Products that are compliant have been successfully tested by the manufacturer but not tested and certified by an independent third party testing laboratory. Without independent testing a product is only deemed compliant in the eyes of the manufacturer, not certified. End users should always request certification to insure the product purchased has been objectively tested to the applicable standard.
Q2. Why don’t the current FAA Advisory Circulars allow for permanent runway and taxiway lighting certification of solar technology?

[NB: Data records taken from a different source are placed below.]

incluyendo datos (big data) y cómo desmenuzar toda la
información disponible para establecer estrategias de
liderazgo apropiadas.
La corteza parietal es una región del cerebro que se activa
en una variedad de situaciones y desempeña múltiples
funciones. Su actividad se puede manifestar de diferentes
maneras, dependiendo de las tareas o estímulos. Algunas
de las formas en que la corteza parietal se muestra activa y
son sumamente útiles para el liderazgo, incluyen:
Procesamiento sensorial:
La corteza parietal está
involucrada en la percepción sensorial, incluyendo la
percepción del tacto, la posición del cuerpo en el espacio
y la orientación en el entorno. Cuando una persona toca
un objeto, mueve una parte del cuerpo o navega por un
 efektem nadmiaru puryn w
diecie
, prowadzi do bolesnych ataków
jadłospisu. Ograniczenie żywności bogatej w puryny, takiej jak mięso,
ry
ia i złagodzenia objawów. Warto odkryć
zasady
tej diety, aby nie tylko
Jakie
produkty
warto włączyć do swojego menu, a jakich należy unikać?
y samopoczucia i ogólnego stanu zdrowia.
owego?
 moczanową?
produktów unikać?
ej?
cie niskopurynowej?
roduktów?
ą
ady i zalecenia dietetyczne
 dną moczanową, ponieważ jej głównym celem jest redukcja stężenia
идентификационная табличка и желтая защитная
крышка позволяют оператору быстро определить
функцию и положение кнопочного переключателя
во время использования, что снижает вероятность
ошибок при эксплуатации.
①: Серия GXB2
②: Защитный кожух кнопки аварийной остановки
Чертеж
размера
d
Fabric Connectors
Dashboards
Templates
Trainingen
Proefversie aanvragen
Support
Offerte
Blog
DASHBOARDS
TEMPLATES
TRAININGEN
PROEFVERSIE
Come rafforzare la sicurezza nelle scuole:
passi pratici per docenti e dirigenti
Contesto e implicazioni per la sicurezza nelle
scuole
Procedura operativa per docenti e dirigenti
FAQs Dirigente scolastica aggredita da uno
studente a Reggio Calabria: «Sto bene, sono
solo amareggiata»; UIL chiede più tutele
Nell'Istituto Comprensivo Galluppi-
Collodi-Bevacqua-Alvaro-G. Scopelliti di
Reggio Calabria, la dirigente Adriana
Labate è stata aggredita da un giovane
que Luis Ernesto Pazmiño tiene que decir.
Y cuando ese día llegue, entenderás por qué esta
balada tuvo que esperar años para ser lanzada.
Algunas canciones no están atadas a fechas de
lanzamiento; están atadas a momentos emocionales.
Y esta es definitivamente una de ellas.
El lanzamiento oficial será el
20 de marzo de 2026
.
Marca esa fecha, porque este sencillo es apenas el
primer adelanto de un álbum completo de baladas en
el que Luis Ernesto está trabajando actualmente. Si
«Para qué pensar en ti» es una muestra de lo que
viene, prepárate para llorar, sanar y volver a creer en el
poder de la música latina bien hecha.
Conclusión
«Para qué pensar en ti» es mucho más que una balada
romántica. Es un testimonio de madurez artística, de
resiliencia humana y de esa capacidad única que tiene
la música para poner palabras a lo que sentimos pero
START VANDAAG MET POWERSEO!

The FAA Advisory Circular, AC 150/5345-46D Specifications for Runway and Taxiway Fixtures, specifies that all runway and taxiway lighting fixtures are required to have a very specific input power, either a constant current 6.6A (Mode 1) or constant voltage 120/240VAC (Mode 2) . Solar airfield lighting fixtures are supplied by a rechargeable battery with a low voltage DC output. The rechargeable batteries are replenished by the sun’s energy. The DC voltage is less than 30VDC making it safe to work with and easy to install/maintain. Since the Advisory Circular is specific and does not allow for other power sources, solar airfield lighting can only be certified as compliant to specific paragraphs in the Advisory Circular like photometric output, chromaticity, environmental requirements, etc. Without full certification, solar airfield lighting products can only be listed as L-863 AC 150/5345-50B Specification for Portable Runway and Taxiway Lights, therefore no permanent application certification is currently achievable.
Q3. What is EB76 and can a manufacturer certify to this advisory circular?
FAA Engineering Brief No. 76, Using Solar Power for Airport Obstruction Lighting, outlines the guidelines for solar power supply design for use with obstruction lighting. Since this is only a guideline, certification and listing are not available.
Q4. What are the advantages of solar over hardwired LED lighting?
Solar powered lighting requires no infrastructure such as constant current regulators, cable, transformers, base cans, ductwork or conduit. There are also no reoccurring power costs, since the sun provides the renewable energy to recharge the battery. The lights can be installed in hours, require minimal maintenance and are easy to troubleshoot. Unlike, hardwired systems, which can have several to many lights fail at a time (CCR Failure, Cable Cut, Mains Power Failure), each solar light is independent and no single light failure affects the remaining lighting.
Q5. What is the lifetime of solar lighting?
Life expectancy of solar products will vary between manufacturers, but typically the product life cycle is 12+ years. With long life, very little maintenance and no upfront infrastructure costs, solar aviation lighting provides for significant cost savings with no compromise in reliability.
Q6. How often do the batteries need to be replaced?
There are a number of factors that will influence the battery life, including environmental factors, depth of discharge, storage conditions and amount of use. If well maintained and treated as per manufacturer’s instructions, the typical life cycle would be approximately -5 years for Nickel-Metal Hydride (Ni-MH) and 5-7 years for sealed led acid (SLA).
Q7. When mixing hardwired LED lighting and solar LED lighting are there any concerns?
Solar is ideal, as an addition or back-up to hardwired systems. Solar airfield lighting can easily interface with existing airfield lighting control systems and be used in new or updated areas of the airfield. In addition, solar airfield lighting can be placed on the airfield when hardwired lighting has failed or permanently installed as a back-up to hardwired lighting. Again, this solar lighting is interfaced to existing control systems for transparent control by ATC operators.